M14 has 4 Dragons, 1 at each rarity: Dragon Hatchling at common, Dragon Egg at uncommon (note that it also triggers Scourge of Valkas’s ability when it dies), Shivan Dragon at rare, and Scourge of Valkas at mythic. Obviously, you take all the rare and mythic Dragons you see if you are in red. The uncommon is also great if your deck is not particularly aggressive since it can buy you time to draw and play your rare/mythic Dragon(s), and can serve as a threat if your opponent attacks into it or if you have a sacrifice effect. It is also great in the aggro mirror since it either stops their ground offense or fogs their largest creature for a turn and gives you another threat.

The common is less exciting since it doesn’t do any damage in combat unless you have red mana to spare, and since all the other Dragons in the format (and any creatures enchanted with Shiv’s Embrace) also have firebreathing.
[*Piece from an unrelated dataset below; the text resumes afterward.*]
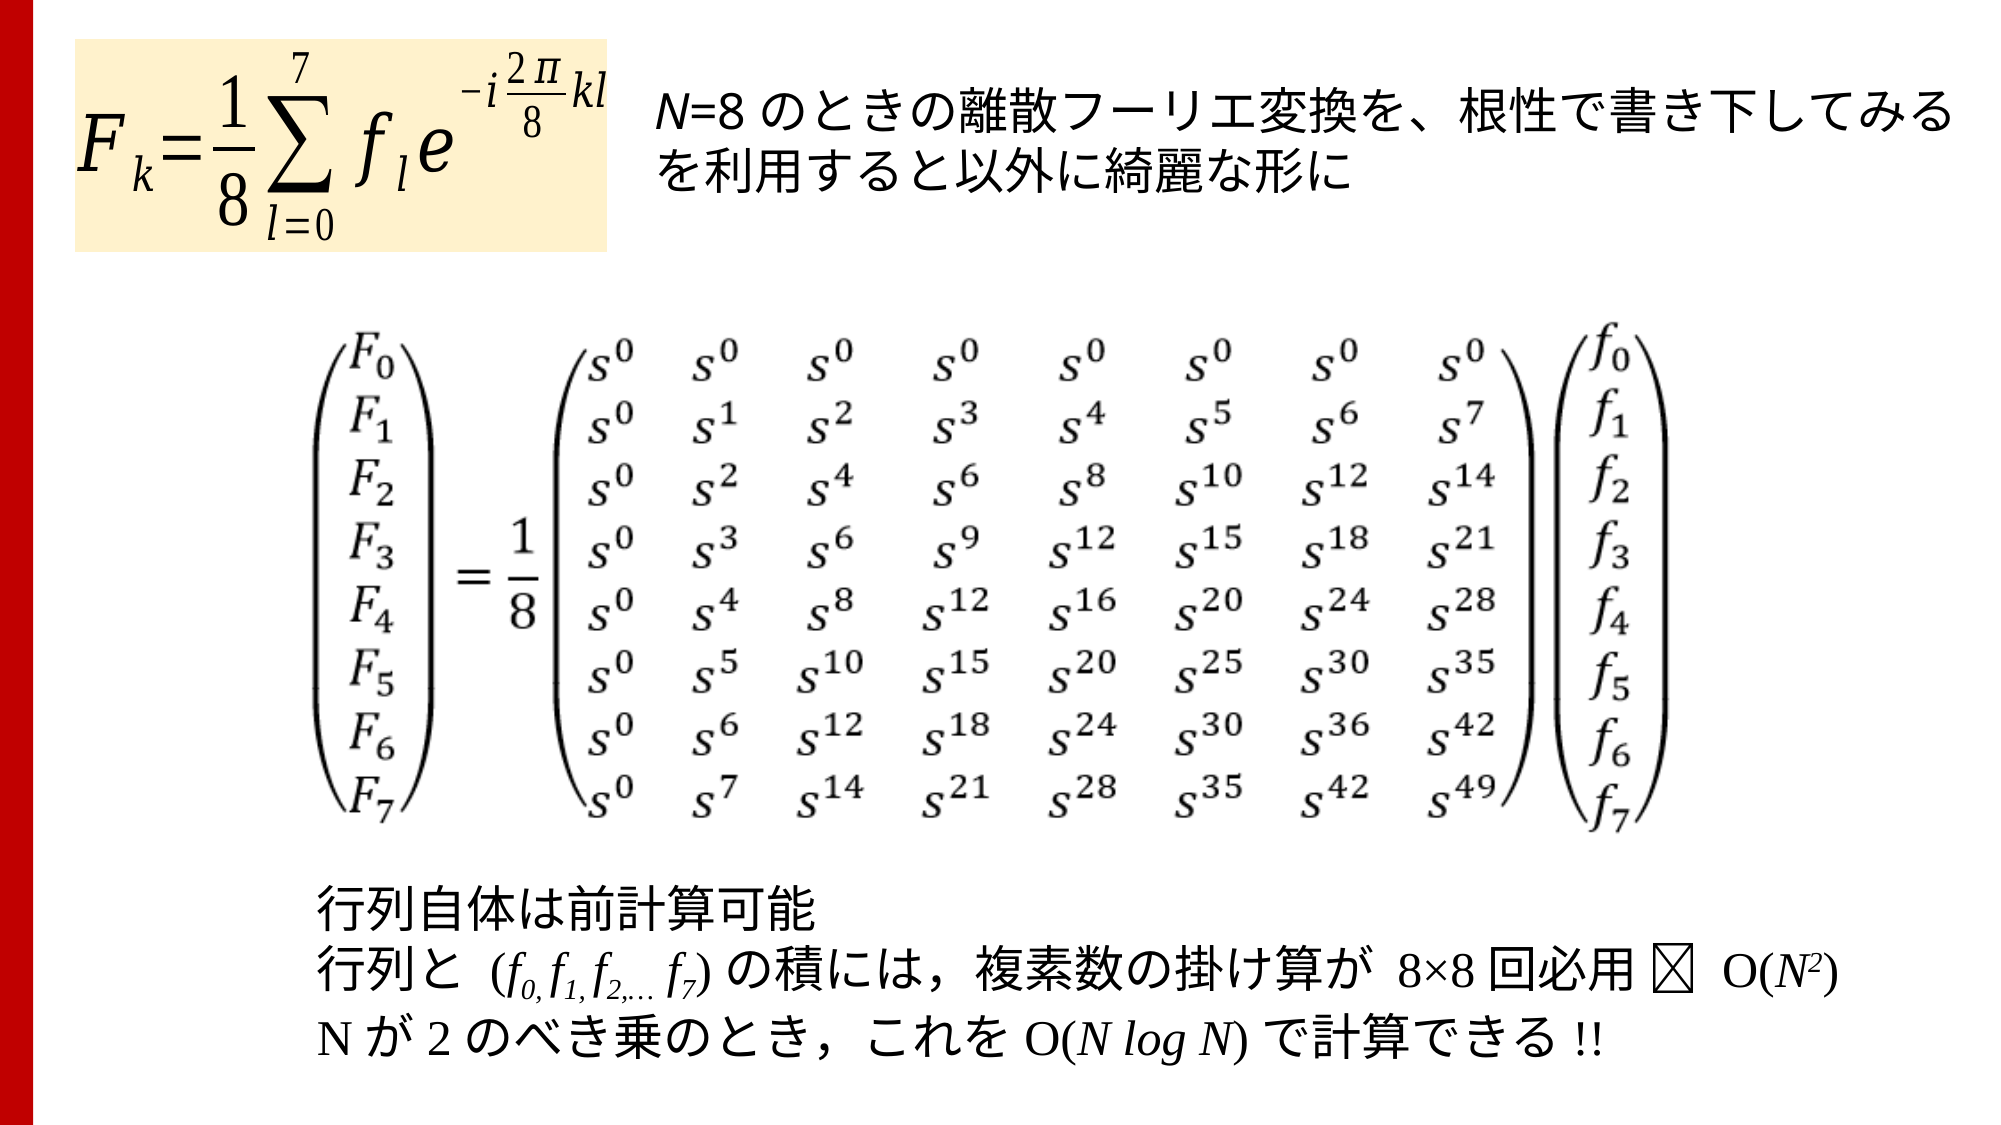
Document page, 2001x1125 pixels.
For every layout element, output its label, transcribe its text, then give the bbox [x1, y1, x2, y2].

picture [309, 310, 1675, 843]
text_box 行列自体は前計算可能 行列と (f0, f1, f2,… f7)の積には，複素数の掛け算が 8×8回必用  O(N2) Nが2のべき乗のとき，これをO(N log N)で計算できる!! [302, 869, 1855, 1073]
Also, every color other than red has multiple flyers or creatures with reach that can trade with it in combat. While it can be scary if enchanted with Lightning Talons, there are several removal spells that can kill 1-toughness creatures, so I consider Dragon Hatchling filler and will only play it if I really need additional creatures or a potential finisher. While it is better if you also draw Scourge of Valkas, I prefer to play creatures that are good on their own even if I don’t draw Scourge of Valkas since I should already be in good shape in most cases where I draw and play a bomb.
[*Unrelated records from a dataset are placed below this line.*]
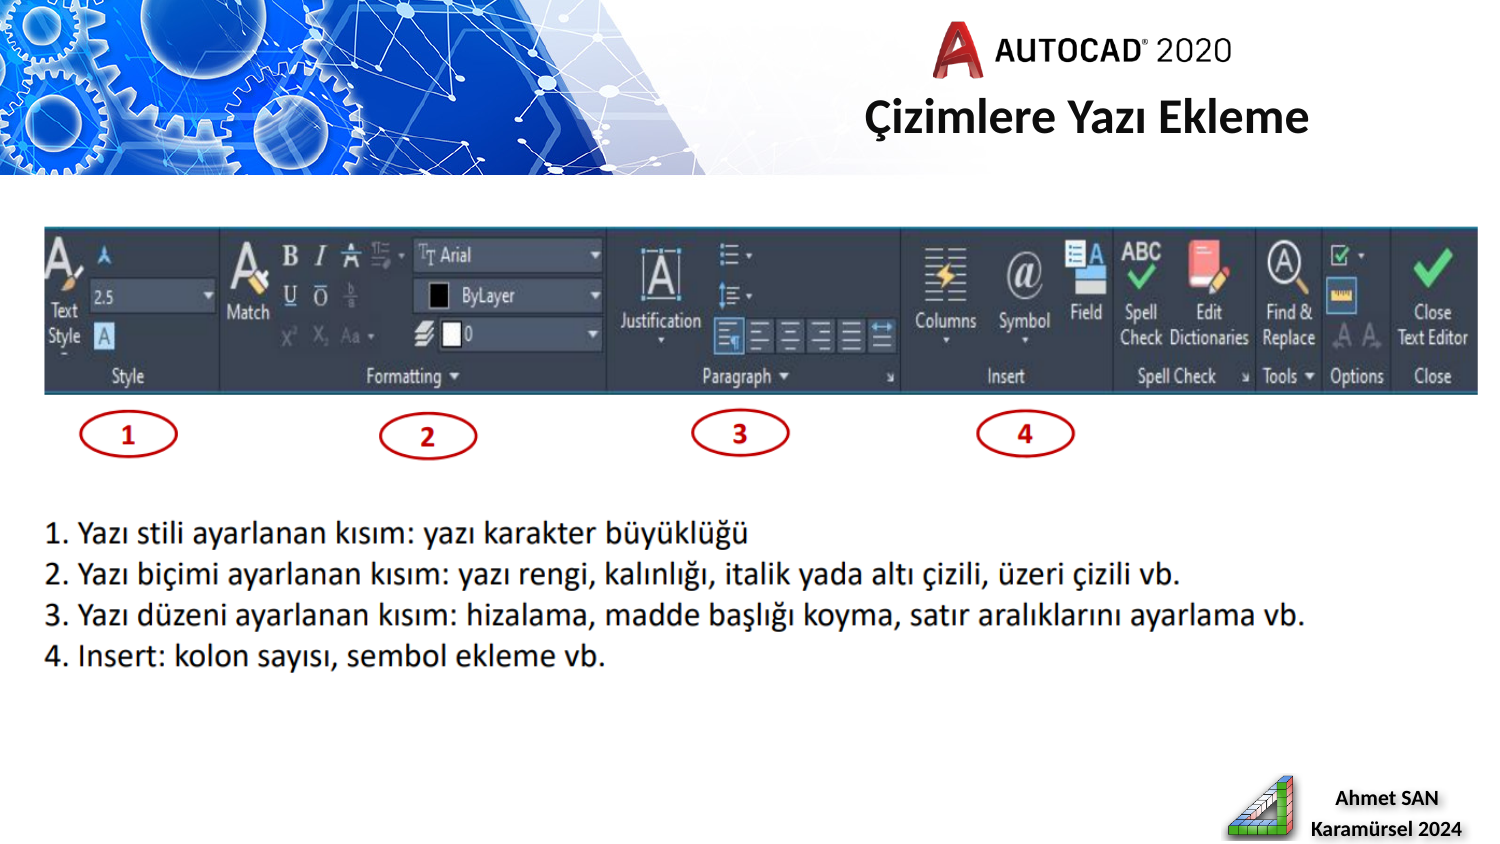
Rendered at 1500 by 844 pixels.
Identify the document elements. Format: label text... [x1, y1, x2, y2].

picture [0, 0, 1500, 844]
text_box Ahmet SAN Karamürsel 2024 [1291, 753, 1500, 844]
text_box Çizimlere Yazı Ekleme [628, 65, 1500, 161]
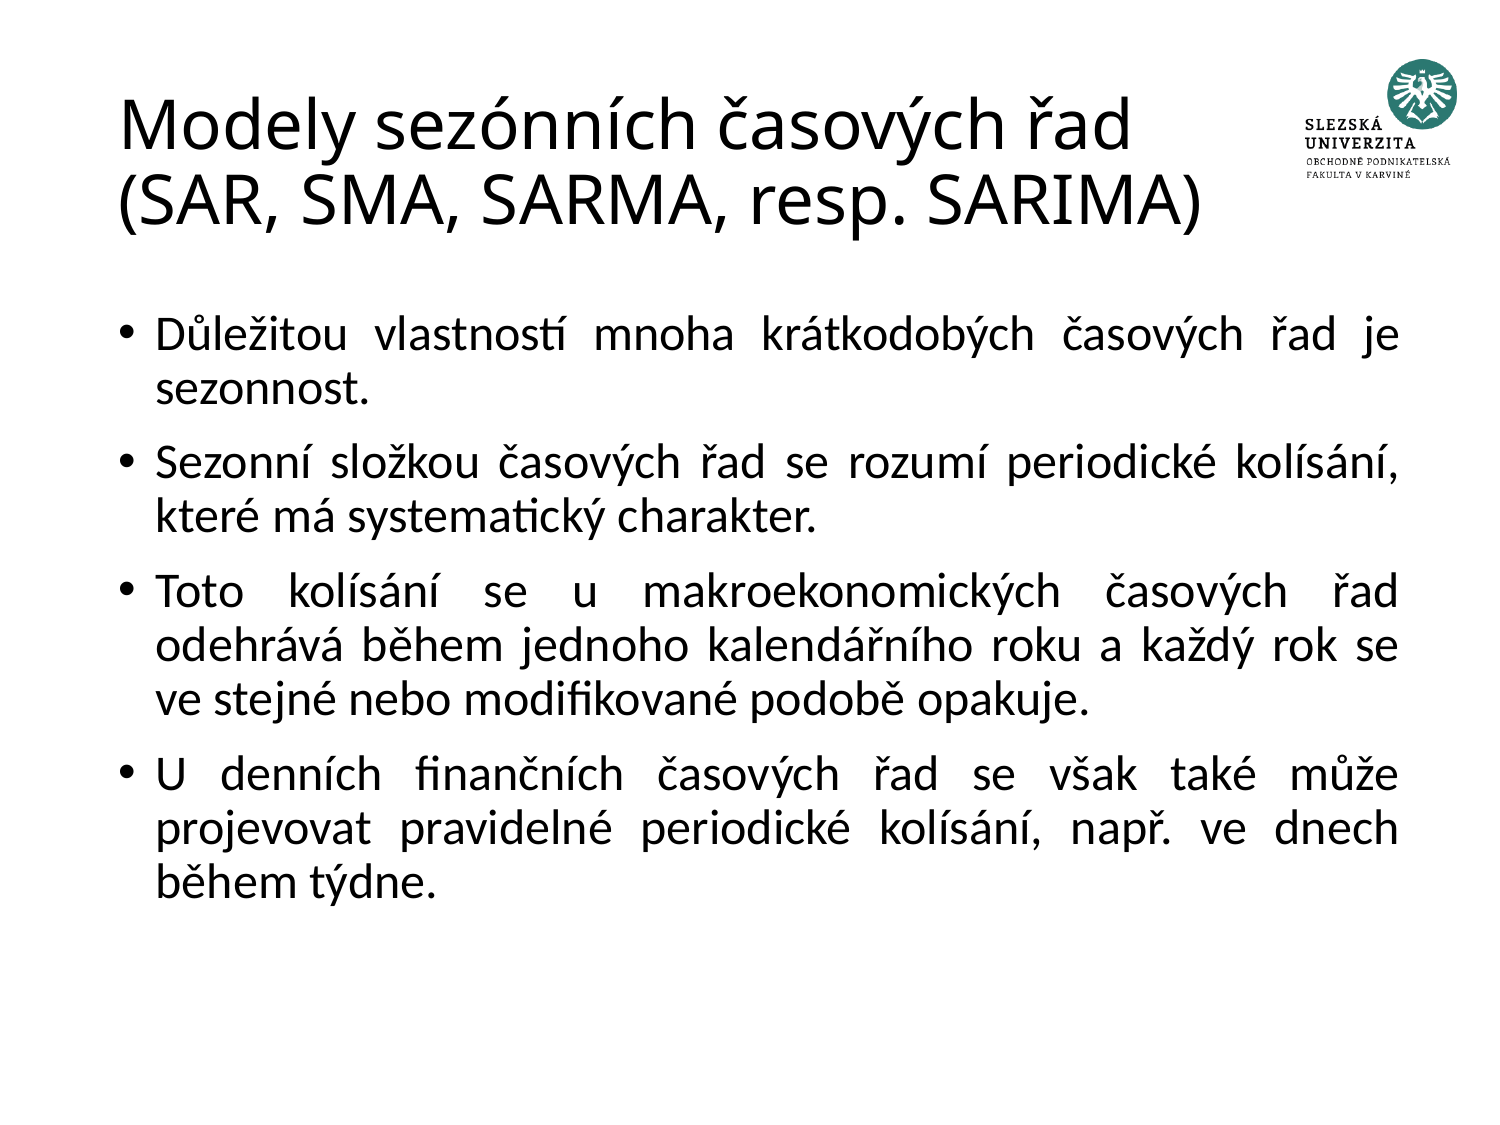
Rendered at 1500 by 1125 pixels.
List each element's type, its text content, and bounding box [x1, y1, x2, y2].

title Modely sezónních časových řad (SAR, SMA, SARMA, resp. SARIMA) [103, 59, 1278, 270]
picture [1305, 59, 1457, 178]
list Důležitou vlastností mnoha krátkodobých časových řad je sezonnost. Sezonní složkou časových řad se rozumí periodické kolísání, které má systematický charakter. Toto kolísání se u makroekonomických časových řad odehrává během jednoho kalendářního roku a každý rok se ve stejné nebo modifikované podobě opakuje. U denních finančních časových řad se však také může projevovat pravidelné periodické kolísání, např. ve dnech během týdne. [103, 299, 1416, 952]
While an average 8-person draft will have 4.2 Dragons, 2.4 of those will typically be Dragon Hatchlings and the rare/mythic Dragons are unlikely to get passed very far, so it’s not likely that you will have multiple other Dragons to go with a Scourge of Valkas. But he’s still a bomb so you should draft him and hope you get to kill a Dragon Hatchling on the other side of the table when he comes into play.

M14: Humans

Humans are interesting as a tribe in M14 for 2 reasons: Door of Destinies (dicussed in my last post) and Xathrid Necromancer. While both cards are rare, you want to know if they’re sufficiently powerful in the right deck that they’re worth drafting early as a speculative pick.

Gatherer shows that most of the Humans in M14 are in white and black. Blue and red each have only one Human at common and another at uncommon/rare, and there are no green or artifact Humans. (Before you laugh, Magic actually has 16 artifact Humans, all but one from the Shards of Alara block.)
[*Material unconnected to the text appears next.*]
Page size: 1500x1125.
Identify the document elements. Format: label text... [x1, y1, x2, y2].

Of white’s 8 Humans, 5 are common, 1 is uncommon, and 2 are rare. Of black’s 5 Humans, 2 are common, 1 is uncommon, and 2 are rare. This spreadsheet sorts them by mana cost and lists my prior evaluation of them (I’ve changed my evaluation of Capashen Knight from unplayable to filler). Unfortunately, we have yet to determine how good several of the cards are because we have yet to determine how good enchantments and lifegain effects in M14 are. I will get to that in my next few posts. Meanwhile, I’m going to assume that Soulmender and Dawnstrike Paladin are filler, that Auramancer is playable (it works especially well with Quag Sickness, also a common), and that Blightcaster is exceptional (most colors have several good common/uncommon enchantments).

We can see that the common white and black Humans are either playable or filler, with only Shadowborn Apostle being completely unplayable. While you wouldn’t be excited if those were the only creatures in your deck, you’d probably do quite well if you had a couple of the uncommon/rare Humans and some removal. So I believe Xathrid Necromancer is quite playable and worth spending an early pick on. However, I would probably take most white or black removal spells over it since those would be exceptional in any W/B deck and not just a W/B Humans deck. Also, a sizeable amount of the removal in this set is in the form of enchantments, which makes any future Blightcasters, Auramancers, and Ajani’s Chosens you draft better.